> _Extract to read_:
════
When I was little, I remember sitting at the dinner table with my Granddad on multiple occasions at the time when most children challenge eating vegetables. Sitting there staring down at a plate of his broccoli. “If you eat your broccoli, you’ll grow up to be a supermodel.” I never questioned the truthfulness of this statement or anything he told me. I knew early on that what he said was gold and so I always ate my broccoli. I grew up to love his broccoli like it was chocolate cake.
My mom called me Wednesday, to tell me the doctor had given him less than a week. He had just celebrated his 93rd birthday the day before. I had seen him a couple of weeks before and couldn’t quite wrap my brain around the call. I told her I’d be home as soon as I could. After nearly losing my job to fly home yet again, I was headed back to California. My mom prepared me for the worst.
════
> _Information supplied_:

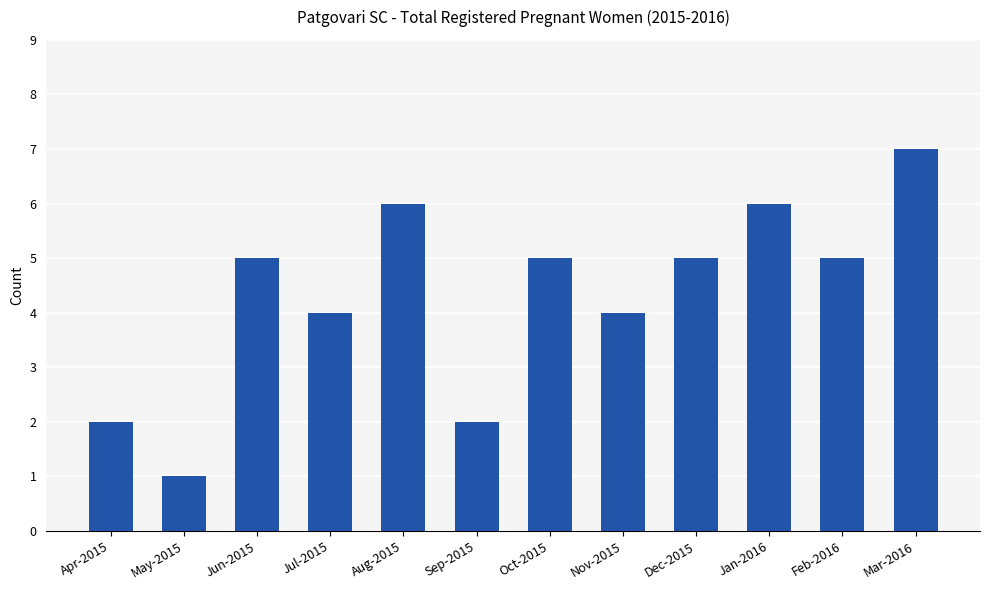

Reading left to right, transcribe all the data shown in this chart.

Apr-2015=2	May-2015=1	Jun-2015=5	Jul-2015=4	Aug-2015=6	Sep-2015=2	Oct-2015=5	Nov-2015=4	Dec-2015=5	Jan-2016=6	Feb-2016=5	Mar-2016=7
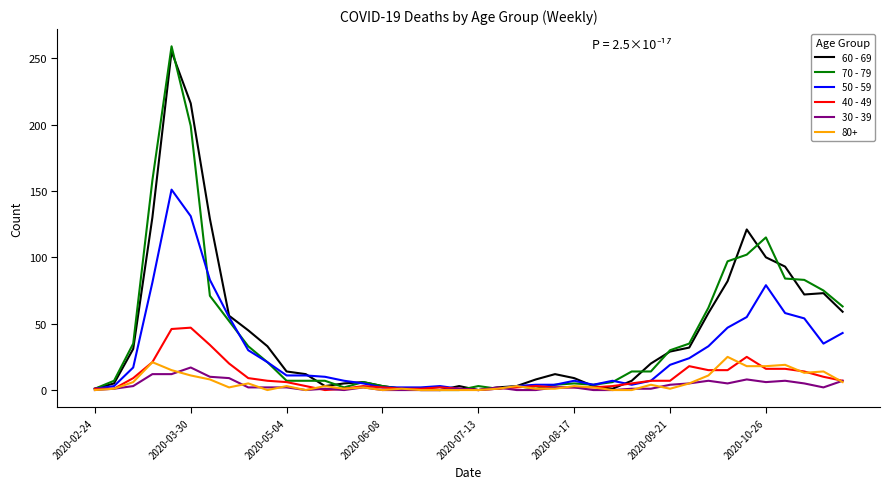

What is the maximum value shown in the chart?

259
════
> _Work instructions_:
A - Answer these questions from the passage about the grandfather:
(i) According to Granddad, what would eating broccoli make the narrator grow up to be?
(ii) On what day of the week did the narrator's mom call?
(iii) Which birthday had Granddad celebrated the day before that call?
B - Carry on the passage about the grandfather, beginning right after its final sentence.

> _Response list_:
A -
(i) A supermodel.
(ii) Wednesday.
(iii) His 93rd birthday.

B -
I arrived early in the morning, my Dad picked me up. When we got to the house and I walked back to his room. My mom was sitting next to him and he was in a deep sleep. I held his hand,”Hi Granddad, It’s Megan I’m here”. I thought I saw his eyes almost open and I could feel him try to grip my hand, my mom looked suprised. She explained that he no longer responded but that hearing was the last to go and it was good to speak to him even if he couldn’t respond. He had stopped eating and drinking and he had to be turned frequently so that he could breathe better. The terminal congestion was restricting his breathing. “He sounds like a coffee maker percolating”, I told my mom.
We all spent time sitting next to him, talking to him. I scratched his head the way he liked it and rubbed his feet. We’d sit in there together and spend time with him by ourselves, friends came to sit by him and say goodbye. I found my mom sleeping in his wheelchair propped up with a pillow next to him. One time my Aunt and I burst into hysterics at my mom telling one of the friends we should let him rest. “He’s been sleeping for 3 days!”we laughed. We were all dealing with it on our own time in our own way. We attempted to go about things the way we normally did. My aunt and mom squabbled over which wool blanket went on my bed (in the summertime). Then they each went to bed, both separately telling me, “tomorrow’s a new day”. It felt like a week, but it had only been a day. I took the blanket off my bed.
My mom woke me up at one in the morning to help move my Granddad. His skin was so hot from another fever. We sponged him down with cold wet cloths and tried to make him feel as comfortable as possible. My mom told me how strong she thought I was being. My face hurt from trying not to cry all day. His breathing had started to change, I didn’t think he’d make it through the night.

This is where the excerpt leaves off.